SOURCE EXCERPT
┄┄┄┄┄┄┄┄┄┄┄┄┄┄┄┄┄┄┄┄

In this Physics tutorial, you will learn:

• What is magnetic potential energy? Where is it stored?
• How is the law of energy conservation applied in magnetic fields?
• What is the rate of magnetic potential energy change?
• What is the energy density of magnetic field? How is it calculated?
• What is mutual induction? How is it related to the induced current and induced emf of the two respective circuits?

## Introduction

Do you do any work when moving a nail away from a magnet? What does this mean regarding the energy consumed? Is there any energy stored in the nail due to the magnetic field?

Is the magnetic field produced by a bar magnet equally strong everywhere around the magnet? How do you know this? What visual representation do you use to have a better understanding about the magnetic field strength in a certain region of space?

Do you think a RL circuit stores energy? Where do you base your answer?

Do you think two RL circuits affect the operation of each other when they are very close? Why?

In this tutorial, we will discuss more extensively about some properties of magnetic field such as energy stored in it and the density of this energy, especially in RL circuits, as the most flagrant example of interaction between electricity and magnetism. In addition, how two RL circuits placed near each other affect the operation of each other.

## Energy Stored in a Magnetic Field

In Section 14, we have seen that two opposite charges attract each other, so we must do work to prevent them from colliding. On the other hand, we must do work to move two like charges close to each other as well. This is because like charges repel each other and they react when we try to bring them closer. We explained that this occurs because the charges possess some energy stored in them (electric potential energy), which we must overcome by doing work from outside.

The same thing occurs when bringing two magnets near each other. If we bring the opposite poles of two magnets near each other, they are attracted and we must do some work to move them apart. This means the system of magnets is storing energy in the form of magnetic potential energy.

┄┄┄┄┄┄┄┄┄┄┄┄┄┄┄┄┄┄┄┄

Some records

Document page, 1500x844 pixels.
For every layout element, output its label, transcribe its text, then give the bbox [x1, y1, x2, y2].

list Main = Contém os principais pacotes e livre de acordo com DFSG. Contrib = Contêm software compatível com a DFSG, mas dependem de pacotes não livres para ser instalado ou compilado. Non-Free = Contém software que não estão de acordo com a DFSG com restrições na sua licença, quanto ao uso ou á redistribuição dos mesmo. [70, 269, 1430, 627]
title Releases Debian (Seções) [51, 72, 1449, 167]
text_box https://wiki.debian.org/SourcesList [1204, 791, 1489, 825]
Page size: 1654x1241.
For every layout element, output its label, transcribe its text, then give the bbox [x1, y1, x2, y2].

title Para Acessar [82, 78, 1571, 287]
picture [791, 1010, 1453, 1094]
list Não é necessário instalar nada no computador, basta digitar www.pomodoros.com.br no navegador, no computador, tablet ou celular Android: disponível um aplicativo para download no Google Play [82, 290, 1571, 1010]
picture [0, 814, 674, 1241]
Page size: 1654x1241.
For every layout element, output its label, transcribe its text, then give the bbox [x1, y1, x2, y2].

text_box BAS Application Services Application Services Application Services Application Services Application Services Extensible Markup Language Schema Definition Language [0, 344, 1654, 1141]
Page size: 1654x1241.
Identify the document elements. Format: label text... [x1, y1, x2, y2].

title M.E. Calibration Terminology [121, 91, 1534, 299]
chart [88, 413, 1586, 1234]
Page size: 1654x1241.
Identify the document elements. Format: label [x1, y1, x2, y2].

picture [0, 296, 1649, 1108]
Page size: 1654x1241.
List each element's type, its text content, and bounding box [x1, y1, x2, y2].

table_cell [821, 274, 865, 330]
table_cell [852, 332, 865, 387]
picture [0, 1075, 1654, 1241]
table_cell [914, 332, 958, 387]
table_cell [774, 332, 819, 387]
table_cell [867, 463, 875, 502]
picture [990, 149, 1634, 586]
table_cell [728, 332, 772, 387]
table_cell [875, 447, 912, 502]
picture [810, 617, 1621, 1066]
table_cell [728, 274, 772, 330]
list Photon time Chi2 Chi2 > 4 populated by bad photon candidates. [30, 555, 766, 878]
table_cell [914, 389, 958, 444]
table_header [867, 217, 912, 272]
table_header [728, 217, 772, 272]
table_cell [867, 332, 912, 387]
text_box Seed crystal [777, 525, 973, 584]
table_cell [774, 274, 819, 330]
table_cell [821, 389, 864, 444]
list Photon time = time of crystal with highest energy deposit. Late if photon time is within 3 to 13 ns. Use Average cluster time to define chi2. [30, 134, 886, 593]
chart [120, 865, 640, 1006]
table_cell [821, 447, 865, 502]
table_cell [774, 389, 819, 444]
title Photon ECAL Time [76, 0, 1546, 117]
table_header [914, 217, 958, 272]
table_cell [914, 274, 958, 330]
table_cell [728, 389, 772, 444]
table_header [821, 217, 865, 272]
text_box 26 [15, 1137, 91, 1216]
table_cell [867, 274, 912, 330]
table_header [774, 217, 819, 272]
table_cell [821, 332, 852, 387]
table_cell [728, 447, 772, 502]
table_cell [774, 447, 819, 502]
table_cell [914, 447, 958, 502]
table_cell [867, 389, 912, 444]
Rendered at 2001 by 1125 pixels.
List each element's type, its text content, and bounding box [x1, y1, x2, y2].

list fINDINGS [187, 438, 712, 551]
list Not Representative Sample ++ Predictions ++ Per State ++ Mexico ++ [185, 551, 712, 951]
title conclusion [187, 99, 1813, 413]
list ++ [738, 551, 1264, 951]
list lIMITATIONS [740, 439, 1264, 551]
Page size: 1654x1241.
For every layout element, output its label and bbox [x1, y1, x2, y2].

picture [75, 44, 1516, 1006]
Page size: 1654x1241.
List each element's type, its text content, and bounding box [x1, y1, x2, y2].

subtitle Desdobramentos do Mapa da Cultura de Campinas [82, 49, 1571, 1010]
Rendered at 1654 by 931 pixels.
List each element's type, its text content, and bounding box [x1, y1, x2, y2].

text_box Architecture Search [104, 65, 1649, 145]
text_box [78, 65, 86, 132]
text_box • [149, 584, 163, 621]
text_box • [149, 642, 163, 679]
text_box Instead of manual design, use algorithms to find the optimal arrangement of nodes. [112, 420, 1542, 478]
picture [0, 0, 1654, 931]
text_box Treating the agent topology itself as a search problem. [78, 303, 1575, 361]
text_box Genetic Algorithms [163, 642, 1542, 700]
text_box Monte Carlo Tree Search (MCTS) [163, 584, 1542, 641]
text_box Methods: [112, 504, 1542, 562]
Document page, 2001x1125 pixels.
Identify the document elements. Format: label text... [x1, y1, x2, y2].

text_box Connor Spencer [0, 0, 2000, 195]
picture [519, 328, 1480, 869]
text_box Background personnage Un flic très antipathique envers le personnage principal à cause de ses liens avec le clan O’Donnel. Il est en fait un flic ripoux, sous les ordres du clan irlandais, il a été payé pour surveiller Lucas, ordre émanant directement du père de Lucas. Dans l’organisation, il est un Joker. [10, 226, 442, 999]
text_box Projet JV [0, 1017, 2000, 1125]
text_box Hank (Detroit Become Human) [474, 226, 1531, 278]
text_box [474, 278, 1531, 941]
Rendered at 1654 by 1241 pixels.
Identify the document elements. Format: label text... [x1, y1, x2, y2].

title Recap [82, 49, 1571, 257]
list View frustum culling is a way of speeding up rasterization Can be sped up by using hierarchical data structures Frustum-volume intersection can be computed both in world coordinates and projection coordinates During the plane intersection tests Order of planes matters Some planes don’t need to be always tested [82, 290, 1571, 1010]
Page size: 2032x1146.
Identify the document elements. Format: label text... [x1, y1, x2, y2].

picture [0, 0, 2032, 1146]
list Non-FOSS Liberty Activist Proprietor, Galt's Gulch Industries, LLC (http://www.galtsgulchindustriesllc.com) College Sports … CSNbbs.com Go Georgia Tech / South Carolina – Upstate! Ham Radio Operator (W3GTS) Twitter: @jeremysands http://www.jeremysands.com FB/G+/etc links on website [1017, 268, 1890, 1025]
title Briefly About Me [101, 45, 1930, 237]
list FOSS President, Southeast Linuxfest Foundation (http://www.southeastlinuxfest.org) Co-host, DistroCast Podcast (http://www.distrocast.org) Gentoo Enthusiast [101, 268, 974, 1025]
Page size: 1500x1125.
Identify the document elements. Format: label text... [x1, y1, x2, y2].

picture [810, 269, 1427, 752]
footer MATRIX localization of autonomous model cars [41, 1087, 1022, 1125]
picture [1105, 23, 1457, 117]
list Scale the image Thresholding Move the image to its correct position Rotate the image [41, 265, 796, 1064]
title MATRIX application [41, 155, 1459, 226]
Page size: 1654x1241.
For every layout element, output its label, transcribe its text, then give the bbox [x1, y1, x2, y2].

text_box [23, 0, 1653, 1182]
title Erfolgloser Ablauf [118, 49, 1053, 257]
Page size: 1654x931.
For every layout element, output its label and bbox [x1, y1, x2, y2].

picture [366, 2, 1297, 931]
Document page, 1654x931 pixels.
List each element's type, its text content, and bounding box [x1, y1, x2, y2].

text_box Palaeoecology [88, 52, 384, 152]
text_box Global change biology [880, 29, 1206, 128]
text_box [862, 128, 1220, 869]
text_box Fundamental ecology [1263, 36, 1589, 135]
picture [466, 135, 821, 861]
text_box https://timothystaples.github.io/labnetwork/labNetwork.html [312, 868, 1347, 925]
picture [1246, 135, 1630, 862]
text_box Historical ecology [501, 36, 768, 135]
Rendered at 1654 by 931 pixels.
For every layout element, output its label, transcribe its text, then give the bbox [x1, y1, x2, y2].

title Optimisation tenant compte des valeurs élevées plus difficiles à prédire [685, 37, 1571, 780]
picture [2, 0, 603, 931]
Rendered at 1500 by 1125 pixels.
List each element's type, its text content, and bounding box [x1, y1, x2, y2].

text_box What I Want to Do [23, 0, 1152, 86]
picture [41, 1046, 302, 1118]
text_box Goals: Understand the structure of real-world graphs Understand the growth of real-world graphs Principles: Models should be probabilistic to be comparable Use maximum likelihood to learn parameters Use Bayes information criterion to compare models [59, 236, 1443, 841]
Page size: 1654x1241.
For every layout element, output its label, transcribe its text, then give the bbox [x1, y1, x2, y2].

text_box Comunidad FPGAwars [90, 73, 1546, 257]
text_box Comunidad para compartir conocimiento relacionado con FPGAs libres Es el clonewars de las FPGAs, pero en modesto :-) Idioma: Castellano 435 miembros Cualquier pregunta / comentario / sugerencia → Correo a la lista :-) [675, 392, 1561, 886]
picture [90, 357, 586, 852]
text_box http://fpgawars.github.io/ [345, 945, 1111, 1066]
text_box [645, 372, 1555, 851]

┄┄┄┄┄┄┄┄┄┄┄┄┄┄┄┄┄┄┄┄

REQUIRED TASK
Could you return the passage of the physics tutorial excerpt from "Do you do any" up to and including "region of space?"?

RESPONSE TO THE TASK
Do you do any work when moving a nail away from a magnet? What does this mean regarding the energy consumed? Is there any energy stored in the nail due to the magnetic field?

Is the magnetic field produced by a bar magnet equally strong everywhere around the magnet? How do you know this? What visual representation do you use to have a better understanding about the magnetic field strength in a certain region of space?